Le prince se mit à rire.

— Croyez-vous qu’il veuille apprendre l’allemand ?

— Il apprendra tout ce que voudra monseigneur.

— Eh bien, j’en fais un secrétaire adjoint de madame la duchesse d’Orléans ; quand il saura l’allemand, il traduira les lettres qu’elle recevra d’Allemagne… Voilà la seule place que j’aie à lui donner.

— Et les appointements courront ?…

— De demain ; dites-lui de se présenter chez Asseline.

— Merci pour lui et pour moi, monseigneur.

Et il s’approchait de plus en plus de la cheminée, roulant toujours son petit papier entre ses doigts.

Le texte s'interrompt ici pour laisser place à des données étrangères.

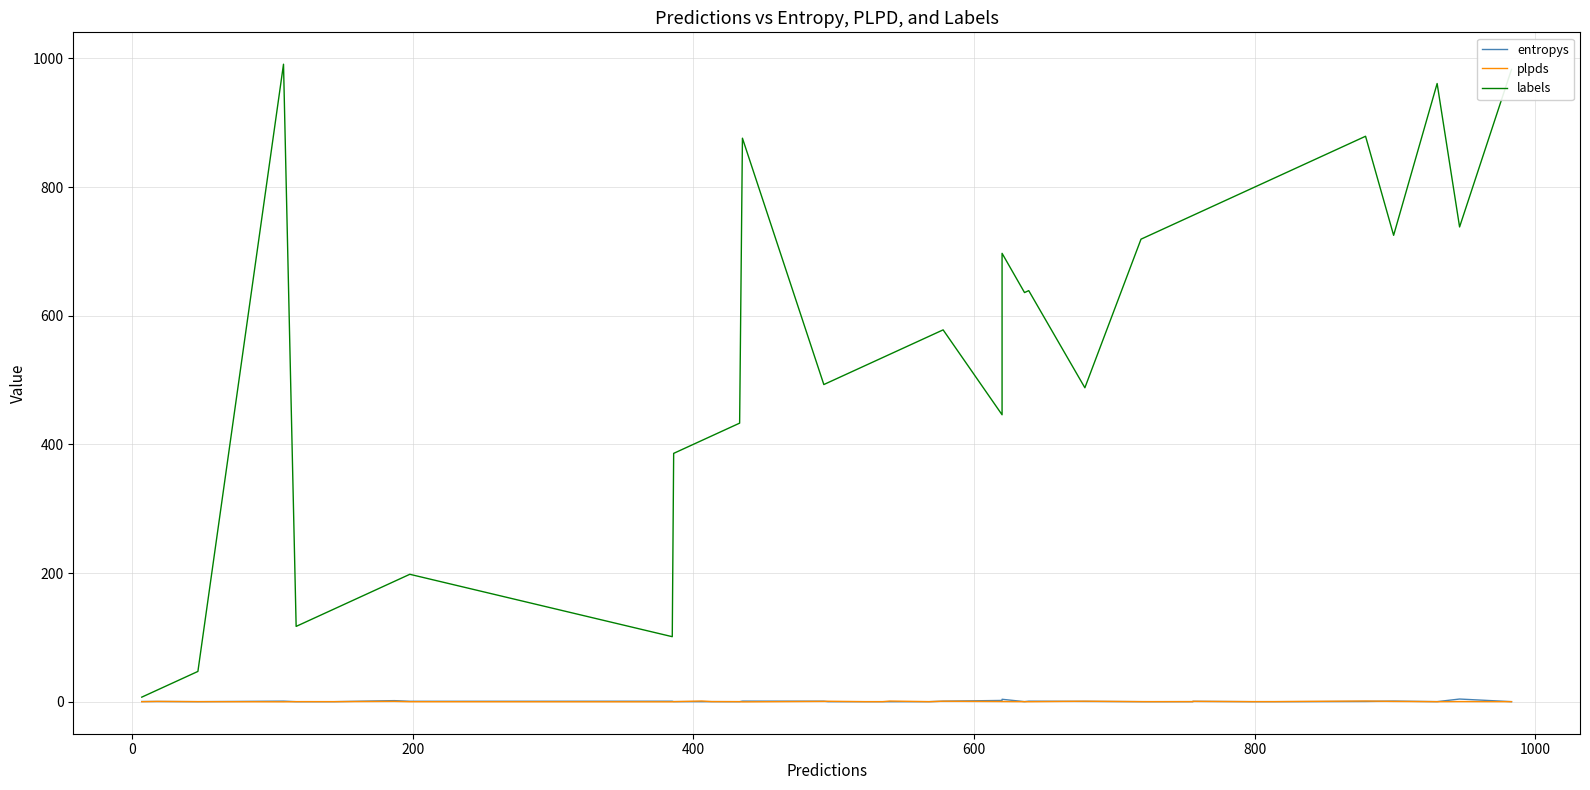

True or false: entropys and labels cross at least once.

False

Enfin, il allongea le bras vers la flamme du foyer ; mais je m’avançai vers la cheminée, et, étendant la main entre le papier et la flamme :

— Pardon, monseigneur, lui dis-je.

— Quoi, pardon ?

— Ce petit papier…

— Eh bien ?

— C’est mon courtage.

— Qu’en ferez-vous ?

— Je le ferai encadrer.

— Oh ! vous en êtes bien capable !… Laissez-moi le brûler.

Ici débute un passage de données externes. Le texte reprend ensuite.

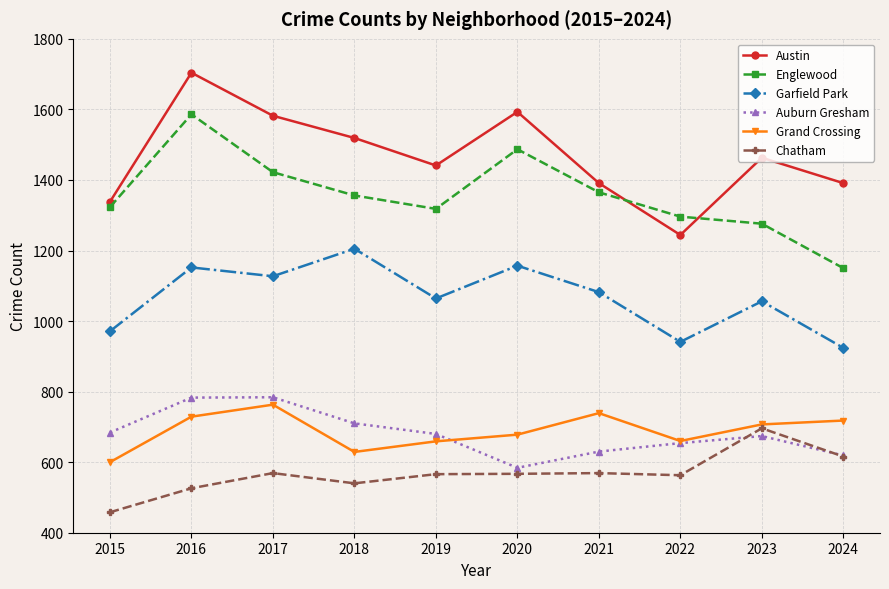

What is the value of the Garfield Park point at the 5th from the left?

1064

— Monseigneur, je le cacherai dans un portefeuille ; et ne le montrerai qu’une fois par semaine.

— Vous me le promettez ?

— Parole d’honneur !

— En ce cas, prenez ; et, comme vous avez hâte de me quitter pour annoncer la bonne nouvelle à votre protégé, allez-vous-en.

— Oh ! monseigneur n’aura pas besoin de me donner deux fois mon congé.

— Allez ! allez !

Il me fit signe de la main, et je sortis.

Pauvre prince ! j’ai bien des anecdotes de ce genre-là à raconter sur lui, et je les raconterai, je l’espère bien.